To do
Transcribe, word for word and without additions, each line below from the one containing "steuerliche" through the one containing "estrazione e verifica", both ends included.

++++ Material for the task ++++

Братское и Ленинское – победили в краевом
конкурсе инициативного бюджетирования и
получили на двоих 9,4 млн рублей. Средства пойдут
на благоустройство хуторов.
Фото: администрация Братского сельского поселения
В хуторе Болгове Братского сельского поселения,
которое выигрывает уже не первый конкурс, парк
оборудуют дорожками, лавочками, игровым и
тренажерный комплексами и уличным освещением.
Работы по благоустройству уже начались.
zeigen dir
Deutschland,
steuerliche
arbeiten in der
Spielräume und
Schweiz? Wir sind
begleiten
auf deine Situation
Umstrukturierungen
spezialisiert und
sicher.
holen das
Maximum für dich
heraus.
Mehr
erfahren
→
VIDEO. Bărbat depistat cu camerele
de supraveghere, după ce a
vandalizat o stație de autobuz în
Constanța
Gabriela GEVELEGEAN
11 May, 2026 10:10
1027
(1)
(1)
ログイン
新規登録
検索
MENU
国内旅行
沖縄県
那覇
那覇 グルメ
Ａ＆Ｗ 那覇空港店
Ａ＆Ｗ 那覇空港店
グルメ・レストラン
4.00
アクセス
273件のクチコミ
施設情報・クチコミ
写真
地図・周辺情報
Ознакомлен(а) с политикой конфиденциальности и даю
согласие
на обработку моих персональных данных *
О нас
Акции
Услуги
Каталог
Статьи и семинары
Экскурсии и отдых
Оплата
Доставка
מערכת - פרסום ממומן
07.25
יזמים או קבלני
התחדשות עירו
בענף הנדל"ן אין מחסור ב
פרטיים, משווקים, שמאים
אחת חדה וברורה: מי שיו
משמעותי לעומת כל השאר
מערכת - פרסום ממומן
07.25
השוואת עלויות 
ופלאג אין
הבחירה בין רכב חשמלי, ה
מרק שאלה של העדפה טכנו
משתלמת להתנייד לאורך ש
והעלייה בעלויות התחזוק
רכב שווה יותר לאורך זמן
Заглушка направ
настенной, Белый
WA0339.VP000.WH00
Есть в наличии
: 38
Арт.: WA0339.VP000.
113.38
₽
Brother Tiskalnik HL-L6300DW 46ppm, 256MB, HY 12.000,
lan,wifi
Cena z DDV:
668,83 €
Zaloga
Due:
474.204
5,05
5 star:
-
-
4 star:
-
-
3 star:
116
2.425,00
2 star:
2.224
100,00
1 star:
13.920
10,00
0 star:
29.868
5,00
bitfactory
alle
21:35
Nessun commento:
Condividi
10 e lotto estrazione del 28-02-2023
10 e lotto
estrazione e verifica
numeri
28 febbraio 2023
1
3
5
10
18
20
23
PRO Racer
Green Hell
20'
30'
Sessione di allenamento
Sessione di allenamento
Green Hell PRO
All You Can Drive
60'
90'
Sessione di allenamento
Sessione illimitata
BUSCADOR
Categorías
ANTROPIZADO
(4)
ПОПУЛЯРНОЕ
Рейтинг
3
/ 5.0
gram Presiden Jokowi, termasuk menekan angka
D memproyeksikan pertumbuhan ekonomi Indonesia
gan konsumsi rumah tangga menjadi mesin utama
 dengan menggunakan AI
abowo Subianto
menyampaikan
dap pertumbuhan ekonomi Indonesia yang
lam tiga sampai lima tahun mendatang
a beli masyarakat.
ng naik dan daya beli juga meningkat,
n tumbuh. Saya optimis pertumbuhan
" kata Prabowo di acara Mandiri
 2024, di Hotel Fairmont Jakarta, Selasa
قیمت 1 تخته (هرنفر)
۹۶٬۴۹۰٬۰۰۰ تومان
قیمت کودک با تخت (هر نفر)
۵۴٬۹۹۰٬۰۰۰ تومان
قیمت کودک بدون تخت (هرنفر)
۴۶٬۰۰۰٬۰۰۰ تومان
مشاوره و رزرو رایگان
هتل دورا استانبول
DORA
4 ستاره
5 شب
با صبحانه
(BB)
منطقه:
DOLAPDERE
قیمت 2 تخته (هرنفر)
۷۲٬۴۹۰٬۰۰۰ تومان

++++

Solution for this exercise
steuerliche
arbeiten in der
Spielräume und
Schweiz? Wir sind
begleiten
auf deine Situation
Umstrukturierungen
spezialisiert und
sicher.
holen das
Maximum für dich
heraus.
Mehr
erfahren
→
VIDEO. Bărbat depistat cu camerele
de supraveghere, după ce a
vandalizat o stație de autobuz în
Constanța
Gabriela GEVELEGEAN
11 May, 2026 10:10
1027
(1)
(1)
ログイン
新規登録
検索
MENU
国内旅行
沖縄県
那覇
那覇 グルメ
Ａ＆Ｗ 那覇空港店
Ａ＆Ｗ 那覇空港店
グルメ・レストラン
4.00
アクセス
273件のクチコミ
施設情報・クチコミ
写真
地図・周辺情報
Ознакомлен(а) с политикой конфиденциальности и даю
согласие
на обработку моих персональных данных *
О нас
Акции
Услуги
Каталог
Статьи и семинары
Экскурсии и отдых
Оплата
Доставка
מערכת - פרסום ממומן
07.25
יזמים או קבלני
התחדשות עירו
בענף הנדל"ן אין מחסור ב
פרטיים, משווקים, שמאים
אחת חדה וברורה: מי שיו
משמעותי לעומת כל השאר
מערכת - פרסום ממומן
07.25
השוואת עלויות 
ופלאג אין
הבחירה בין רכב חשמלי, ה
מרק שאלה של העדפה טכנו
משתלמת להתנייד לאורך ש
והעלייה בעלויות התחזוק
רכב שווה יותר לאורך זמן
Заглушка направ
настенной, Белый
WA0339.VP000.WH00
Есть в наличии
: 38
Арт.: WA0339.VP000.
113.38
₽
Brother Tiskalnik HL-L6300DW 46ppm, 256MB, HY 12.000,
lan,wifi
Cena z DDV:
668,83 €
Zaloga
Due:
474.204
5,05
5 star:
-
-
4 star:
-
-
3 star:
116
2.425,00
2 star:
2.224
100,00
1 star:
13.920
10,00
0 star:
29.868
5,00
bitfactory
alle
21:35
Nessun commento:
Condividi
10 e lotto estrazione del 28-02-2023
10 e lotto
estrazione e verifica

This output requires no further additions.